_Instrucciones de la tarea_
Transcribe sin cambios el pasaje del extracto sobre la mentira moderna, desde "La sociedad ha" hasta "de verdad colectiva.", ambos incluidos.

_Extracto proporcionado_
================================

1. Verdad. En el año 1943, Alexandre Koyré denunciaba la verdad que “no radica en su versión universal sino en su conformidad con el espíritu de la raza, de la nación o de la clase social”. Y lo denominaba “la mentira moderna”. Las bases siguen siendo las mismas pero la potencialidad del engaño no ha parado de crecer, aunque las formas puedan ser más suaves que en la época en la que escribía el filósofo de la ciencia, que nacido en Rusia hizo carrera en Francia.
La sociedad ha asumido con toda naturalidad la mentira como reclamo de la publicidad de masas (ya sea comercial o política) y en el universo digital campa como quiere con toda impunidad. Todos sabemos que la mentira es inherente a una especie articulada sobre la voluntad de poder; asimismo, desde la homilía del cura en la misa del domingo –principal medio de comunicación en estas tierras durante muchos siglos– hasta la colonización digital de nuestros cerebros, hay una sustancial mutación de los sistemas de construcción de verdad. Nunca habíamos tenido tantos instrumentos para acercarnos al conocimiento y, por lo tanto, situar en su lugar las ficciones que alimentan y consuelan la experiencia humana, pero tampoco habíamos dispuesto de tanto potencial para poder normalizar la mentira dándole estatus de verdad colectiva.

================================

Registros de una colección de datos

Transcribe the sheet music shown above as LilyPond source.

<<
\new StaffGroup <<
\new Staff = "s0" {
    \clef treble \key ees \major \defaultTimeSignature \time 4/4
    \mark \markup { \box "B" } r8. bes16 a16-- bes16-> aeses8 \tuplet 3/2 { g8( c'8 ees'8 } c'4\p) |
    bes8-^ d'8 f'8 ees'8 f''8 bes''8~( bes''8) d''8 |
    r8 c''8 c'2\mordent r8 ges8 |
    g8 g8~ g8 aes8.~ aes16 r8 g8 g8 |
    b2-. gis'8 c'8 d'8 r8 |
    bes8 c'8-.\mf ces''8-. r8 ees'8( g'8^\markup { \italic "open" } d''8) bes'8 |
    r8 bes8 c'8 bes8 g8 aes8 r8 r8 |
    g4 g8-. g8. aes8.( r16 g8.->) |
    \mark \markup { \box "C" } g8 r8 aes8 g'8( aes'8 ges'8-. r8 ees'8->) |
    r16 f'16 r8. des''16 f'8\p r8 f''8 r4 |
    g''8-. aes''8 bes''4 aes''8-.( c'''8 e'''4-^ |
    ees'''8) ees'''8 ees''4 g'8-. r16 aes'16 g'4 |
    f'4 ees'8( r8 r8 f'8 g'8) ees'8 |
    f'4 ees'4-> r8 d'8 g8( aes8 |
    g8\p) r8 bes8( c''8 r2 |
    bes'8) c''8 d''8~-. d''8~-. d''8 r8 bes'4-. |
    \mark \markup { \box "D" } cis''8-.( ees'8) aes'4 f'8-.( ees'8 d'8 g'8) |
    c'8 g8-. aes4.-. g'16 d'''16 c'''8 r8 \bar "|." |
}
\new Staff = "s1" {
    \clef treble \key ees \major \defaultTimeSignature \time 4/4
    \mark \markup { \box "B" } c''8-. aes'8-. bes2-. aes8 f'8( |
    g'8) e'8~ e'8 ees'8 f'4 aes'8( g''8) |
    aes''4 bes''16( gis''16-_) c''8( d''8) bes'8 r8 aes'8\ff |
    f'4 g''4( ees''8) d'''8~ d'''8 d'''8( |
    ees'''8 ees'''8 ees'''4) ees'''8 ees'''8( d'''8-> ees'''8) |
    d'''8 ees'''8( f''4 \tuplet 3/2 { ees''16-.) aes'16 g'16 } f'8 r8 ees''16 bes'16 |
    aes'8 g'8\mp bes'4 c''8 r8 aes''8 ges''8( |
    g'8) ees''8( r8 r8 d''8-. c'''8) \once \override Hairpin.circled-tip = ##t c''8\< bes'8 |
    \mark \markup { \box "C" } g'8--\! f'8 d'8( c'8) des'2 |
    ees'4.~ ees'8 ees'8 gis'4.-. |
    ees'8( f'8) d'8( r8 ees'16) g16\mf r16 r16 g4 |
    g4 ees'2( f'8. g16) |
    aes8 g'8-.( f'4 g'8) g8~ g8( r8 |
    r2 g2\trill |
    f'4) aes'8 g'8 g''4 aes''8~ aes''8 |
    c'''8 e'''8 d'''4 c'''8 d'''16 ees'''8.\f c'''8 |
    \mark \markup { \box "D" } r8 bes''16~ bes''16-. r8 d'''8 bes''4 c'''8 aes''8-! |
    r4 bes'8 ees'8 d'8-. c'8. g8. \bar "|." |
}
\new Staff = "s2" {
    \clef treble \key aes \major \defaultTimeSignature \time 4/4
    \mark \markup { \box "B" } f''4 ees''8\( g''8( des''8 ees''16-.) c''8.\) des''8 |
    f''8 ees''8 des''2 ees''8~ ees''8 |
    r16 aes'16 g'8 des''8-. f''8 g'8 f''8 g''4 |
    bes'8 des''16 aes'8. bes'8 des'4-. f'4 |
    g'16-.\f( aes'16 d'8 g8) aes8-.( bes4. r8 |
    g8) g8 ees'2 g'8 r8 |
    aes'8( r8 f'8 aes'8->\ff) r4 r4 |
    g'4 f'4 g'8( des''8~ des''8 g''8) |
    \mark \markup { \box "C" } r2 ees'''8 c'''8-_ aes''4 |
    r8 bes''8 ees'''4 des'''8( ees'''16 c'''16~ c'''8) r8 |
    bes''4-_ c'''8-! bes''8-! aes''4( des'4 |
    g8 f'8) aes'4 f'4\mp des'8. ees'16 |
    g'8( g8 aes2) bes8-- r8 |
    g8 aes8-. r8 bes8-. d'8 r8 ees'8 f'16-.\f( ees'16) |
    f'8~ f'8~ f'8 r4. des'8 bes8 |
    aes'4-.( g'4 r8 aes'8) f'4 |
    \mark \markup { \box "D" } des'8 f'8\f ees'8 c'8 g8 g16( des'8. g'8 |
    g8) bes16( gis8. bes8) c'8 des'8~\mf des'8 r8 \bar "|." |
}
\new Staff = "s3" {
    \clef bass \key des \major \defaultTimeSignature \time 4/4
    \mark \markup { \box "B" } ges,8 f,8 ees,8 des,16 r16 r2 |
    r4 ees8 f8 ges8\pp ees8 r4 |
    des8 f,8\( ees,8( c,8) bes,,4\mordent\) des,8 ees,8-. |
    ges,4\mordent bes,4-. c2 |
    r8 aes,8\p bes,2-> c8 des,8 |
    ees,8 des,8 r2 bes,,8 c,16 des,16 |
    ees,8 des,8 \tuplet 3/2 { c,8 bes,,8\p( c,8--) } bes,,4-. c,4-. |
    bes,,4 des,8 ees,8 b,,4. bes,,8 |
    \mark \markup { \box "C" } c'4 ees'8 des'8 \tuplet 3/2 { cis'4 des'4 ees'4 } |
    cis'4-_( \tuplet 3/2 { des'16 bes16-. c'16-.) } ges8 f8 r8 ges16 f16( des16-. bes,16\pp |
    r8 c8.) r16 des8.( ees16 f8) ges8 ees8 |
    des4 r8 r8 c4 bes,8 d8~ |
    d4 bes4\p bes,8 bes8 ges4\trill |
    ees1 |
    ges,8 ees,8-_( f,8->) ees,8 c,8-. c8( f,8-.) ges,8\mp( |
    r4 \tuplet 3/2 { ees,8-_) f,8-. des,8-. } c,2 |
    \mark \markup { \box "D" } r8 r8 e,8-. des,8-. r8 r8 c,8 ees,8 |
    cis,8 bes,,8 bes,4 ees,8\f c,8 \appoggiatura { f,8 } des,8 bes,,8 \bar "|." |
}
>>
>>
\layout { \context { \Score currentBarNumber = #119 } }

================================

_Respuesta_
La sociedad ha asumido con toda naturalidad la mentira como reclamo de la publicidad de masas (ya sea comercial o política) y en el universo digital campa como quiere con toda impunidad. Todos sabemos que la mentira es inherente a una especie articulada sobre la voluntad de poder; asimismo, desde la homilía del cura en la misa del domingo –principal medio de comunicación en estas tierras durante muchos siglos– hasta la colonización digital de nuestros cerebros, hay una sustancial mutación de los sistemas de construcción de verdad. Nunca habíamos tenido tantos instrumentos para acercarnos al conocimiento y, por lo tanto, situar en su lugar las ficciones que alimentan y consuelan la experiencia humana, pero tampoco habíamos dispuesto de tanto potencial para poder normalizar la mentira dándole estatus de verdad colectiva.